Aim:
Return every line of the data below verbatim, without changing anything.

Stored entries
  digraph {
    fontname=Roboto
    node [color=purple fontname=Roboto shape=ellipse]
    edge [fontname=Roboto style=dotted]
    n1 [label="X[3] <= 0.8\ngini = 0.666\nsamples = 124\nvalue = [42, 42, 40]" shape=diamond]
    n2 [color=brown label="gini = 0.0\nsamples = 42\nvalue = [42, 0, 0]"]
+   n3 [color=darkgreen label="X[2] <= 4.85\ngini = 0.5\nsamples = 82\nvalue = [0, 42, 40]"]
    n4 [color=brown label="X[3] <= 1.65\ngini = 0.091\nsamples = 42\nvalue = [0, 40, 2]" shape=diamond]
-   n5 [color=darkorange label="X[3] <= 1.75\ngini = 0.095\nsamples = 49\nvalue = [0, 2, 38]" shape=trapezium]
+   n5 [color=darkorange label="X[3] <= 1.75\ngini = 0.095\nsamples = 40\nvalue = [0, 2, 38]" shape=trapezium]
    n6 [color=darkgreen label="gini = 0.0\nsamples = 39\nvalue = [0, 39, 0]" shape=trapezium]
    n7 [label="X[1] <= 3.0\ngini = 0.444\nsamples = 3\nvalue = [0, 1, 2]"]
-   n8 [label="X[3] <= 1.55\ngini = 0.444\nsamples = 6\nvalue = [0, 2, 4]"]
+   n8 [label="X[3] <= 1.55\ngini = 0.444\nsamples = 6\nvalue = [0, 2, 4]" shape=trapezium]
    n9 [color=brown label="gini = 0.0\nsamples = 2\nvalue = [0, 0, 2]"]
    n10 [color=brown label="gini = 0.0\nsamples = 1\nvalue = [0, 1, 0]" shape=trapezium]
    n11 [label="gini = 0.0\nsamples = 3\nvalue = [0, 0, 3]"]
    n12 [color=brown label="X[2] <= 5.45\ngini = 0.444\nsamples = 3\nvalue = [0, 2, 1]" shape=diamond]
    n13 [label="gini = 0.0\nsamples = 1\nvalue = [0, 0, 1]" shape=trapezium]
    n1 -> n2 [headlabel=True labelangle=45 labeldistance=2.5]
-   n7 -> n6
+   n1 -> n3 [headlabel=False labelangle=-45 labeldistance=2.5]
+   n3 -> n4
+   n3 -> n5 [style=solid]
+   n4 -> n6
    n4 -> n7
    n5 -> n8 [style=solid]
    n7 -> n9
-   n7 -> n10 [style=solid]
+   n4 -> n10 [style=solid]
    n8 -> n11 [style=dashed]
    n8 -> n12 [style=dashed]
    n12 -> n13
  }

Problem solution:
  digraph {
    fontname=Roboto
    node [color=purple fontname=Roboto shape=ellipse]
    edge [fontname=Roboto style=dotted]
    n1 [label="X[3] <= 0.8\ngini = 0.666\nsamples = 124\nvalue = [42, 42, 40]" shape=diamond]
    n2 [color=brown label="gini = 0.0\nsamples = 42\nvalue = [42, 0, 0]"]
+   n3 [color=darkgreen label="X[2] <= 4.85\ngini = 0.5\nsamples = 82\nvalue = [0, 42, 40]"]
    n4 [color=brown label="X[3] <= 1.65\ngini = 0.091\nsamples = 42\nvalue = [0, 40, 2]" shape=diamond]
-   n5 [color=darkorange label="X[3] <= 1.75\ngini = 0.095\nsamples = 49\nvalue = [0, 2, 38]" shape=trapezium]
+   n5 [color=darkorange label="X[3] <= 1.75\ngini = 0.095\nsamples = 40\nvalue = [0, 2, 38]" shape=trapezium]
    n6 [color=darkgreen label="gini = 0.0\nsamples = 39\nvalue = [0, 39, 0]" shape=trapezium]
    n7 [label="X[1] <= 3.0\ngini = 0.444\nsamples = 3\nvalue = [0, 1, 2]"]
-   n8 [label="X[3] <= 1.55\ngini = 0.444\nsamples = 6\nvalue = [0, 2, 4]"]
+   n8 [label="X[3] <= 1.55\ngini = 0.444\nsamples = 6\nvalue = [0, 2, 4]" shape=trapezium]
    n9 [color=brown label="gini = 0.0\nsamples = 2\nvalue = [0, 0, 2]"]
    n10 [color=brown label="gini = 0.0\nsamples = 1\nvalue = [0, 1, 0]" shape=trapezium]
    n11 [label="gini = 0.0\nsamples = 3\nvalue = [0, 0, 3]"]
    n12 [color=brown label="X[2] <= 5.45\ngini = 0.444\nsamples = 3\nvalue = [0, 2, 1]" shape=diamond]
    n13 [label="gini = 0.0\nsamples = 1\nvalue = [0, 0, 1]" shape=trapezium]
    n1 -> n2 [headlabel=True labelangle=45 labeldistance=2.5]
-   n7 -> n6
+   n1 -> n3 [headlabel=False labelangle=-45 labeldistance=2.5]
+   n3 -> n4
+   n3 -> n5 [style=solid]
+   n4 -> n6
    n4 -> n7
    n5 -> n8 [style=solid]
    n7 -> n9
-   n7 -> n10 [style=solid]
+   n4 -> n10 [style=solid]
    n8 -> n11 [style=dashed]
    n8 -> n12 [style=dashed]
    n12 -> n13
  }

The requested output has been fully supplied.